Truth be told, I'm not used to getting hammered with the mythical “Man Cold.” Something seemingly slight that takes a person down for the count. But by the third week, I began to wonder if I'd ever feel human again.
I also waxed even more dramatic than usual:
“Our time here is so brief. Don't waste it,” I told myself. “Being sick and knowing you will recover is a gift so many people won't receive. Don't take it for granted. ...
“Oh, Hon? Can you get me a glass of ginger ale and a banana?”

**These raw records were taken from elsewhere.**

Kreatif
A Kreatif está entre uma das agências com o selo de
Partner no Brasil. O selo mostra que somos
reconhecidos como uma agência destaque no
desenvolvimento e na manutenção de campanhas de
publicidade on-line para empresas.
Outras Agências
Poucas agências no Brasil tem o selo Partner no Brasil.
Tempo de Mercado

Of course, by that point I hadn't handled bedtime bedlam. I hadn't been the heavy behind brushing of teeth or finishing of books. The last-minute sibling squabbles – a standard ploy of the manufactured extension of playtime – had been swept from my room and shushed with a sensitive admonishment: “Mommy needs her rest.”
Oh, how I missed them.
But as I started to feel better – as my achy joints smoothed over and my stuffy head dried out – the idea that I would take pleasure in the small things in life seemed entirely possible again..
I could breath again. I wasn't sneezing or coughing or fearful of spreading contageon. I missed reading stories and good-night kisses.

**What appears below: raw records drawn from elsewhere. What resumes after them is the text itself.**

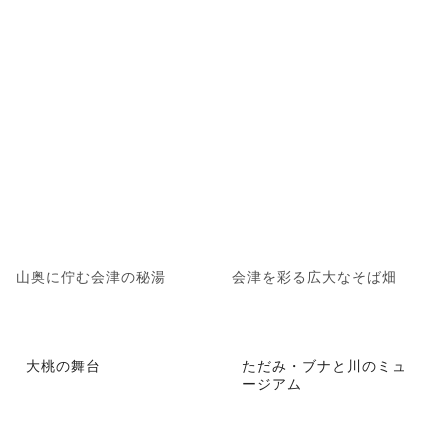
山奥に佇む会津の秘湯
会津を彩る広大なそば畑
大桃の舞台
ただみ・ブナと川のミュ
ージアム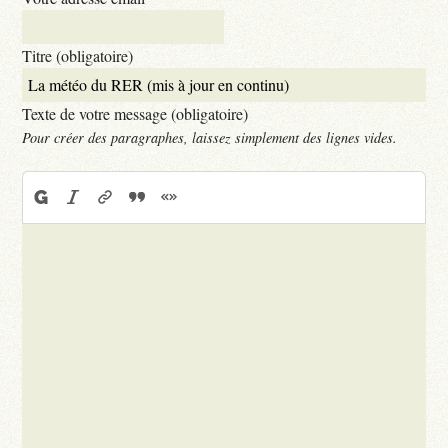
Titre (obligatoire)
Texte de votre message (obligatoire)
Pour créer des paragraphes, laissez simplement des lignes vides.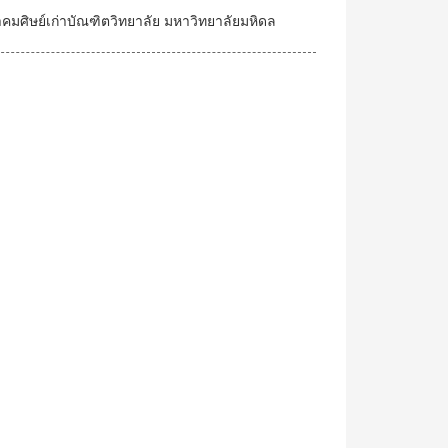
คมศิษย์เก่าบัณฑิตวิทยาลัย มหาวิทยาลัยมหิดล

Until bedtime rolled around on the second night, as it usually does, with overdue housework, overtired kids wanting to hold off visiting the Land of Nodd until they ate everything in the refrigerator, read every word on their book-buckled shelves and secured the OK to brush their teeth in the morning.
One step forward. Three steps backward.
I could taste the familiar threats as they found their way into my throat.
“There will be no books.
“I will shut this door and listen to you cry.
“I don't care. I can find earplugs.
“You'll have no one to blame but yourselves.”
Somehow, perhaps it was a holiday miracle, the words never made it to my lips.
Stopped, perhaps, but a new perspective.
It's not as if we don't have a routine: They always settle down … eventually. They will brush their teeth and they will fall asleep sooner than it seems. Tomorrow we start again.
This is my resolve.
It's not perfect. But, as I look more closely, it certainly doesn't seem broken.
Perhaps the goal shouldn't be to break habits, it should be to smooth edges.